Despite its deficiencies, Zillow may play an important role in this process as people re-check the site as some sold REOs adjust the comps downward. Zillow is a few months behind, but the price declines are still noticeable.
Tyharris, you have many questions, but I want to make sure that you get a least a partial response. This site is an excellent resource for you. I would also recommend the Arizona/Nevada threads at Ben Jones’ Housing Bubble Blog.
I am not sure if 2009 will be too early (it probably will be too early), but slow and steady would seem like your best path. Why not just do one house at a time, and use that house as your primary residence? You get the utility of a residence, which would have to increase any profits, and you minimize risk if it is a modest house in an acceptable neighborhood.
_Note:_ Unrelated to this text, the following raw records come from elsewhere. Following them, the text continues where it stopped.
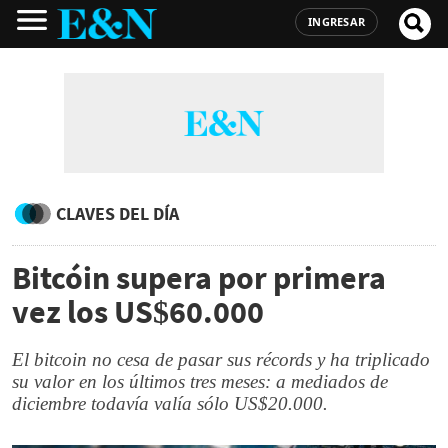
INGRESAR
CLAVES DEL DÍA
Bitcóin supera por primera
vez los US$60.000
El bitcoin no cesa de pasar sus récords y ha triplicado
su valor en los últimos tres meses: a mediados de
diciembre todavía valía sólo US$20.000.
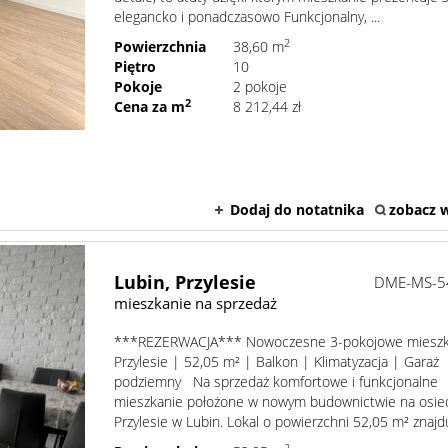
elegancko i ponadczasowo Funkcjonalny, ...
2
Powierzchnia
38,60 m
Piętro
10
Pokoje
2 pokoje
2
Cena za m
8 212,44 zł
Dodaj do notatnika
zobacz w
Lubin,
Przylesie
DME-MS-5
mieszkanie na sprzedaż
***REZERWACJA*** Nowoczesne 3-pokojowe mieszk
Przylesie | 52,05 m² | Balkon | Klimatyzacja | Garaż
podziemny Na sprzedaż komfortowe i funkcjonalne
mieszkanie położone w nowym budownictwie na osie
Przylesie w Lubin. Lokal o powierzchni 52,05 m² znajduj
“Are these inventory gluts basically being caused now by unrealistic prices?”
There are a variety of causes, but simply put, too many houses were built. Even if Arizona’s mythic, never-ending population growth never diminished (it is currently diminishing), there still were to many houses built for speculation purposes. As credit has tightened, speculative “value” is gone, and intrinsic value is all that matters.
“It would appear that a recession is looking less likely than it once did. Do you agree with that assessment?”
We are in recession now, and we will be in a worse recession in the near term. IMO.
“Is flipping adviseable under any circumstances in the current market? How about in what the market is likely to be a year from now?”
Let me be clear. If flipping means buying for retail and selling for retail-plus, I believe that is over for PHX and not returning until the bust is forgotten in 20 years. If searching through many houses, finding a rough gem and improving it are what you mean, then there may be a role for that a couple of years from now. There are many unknowns.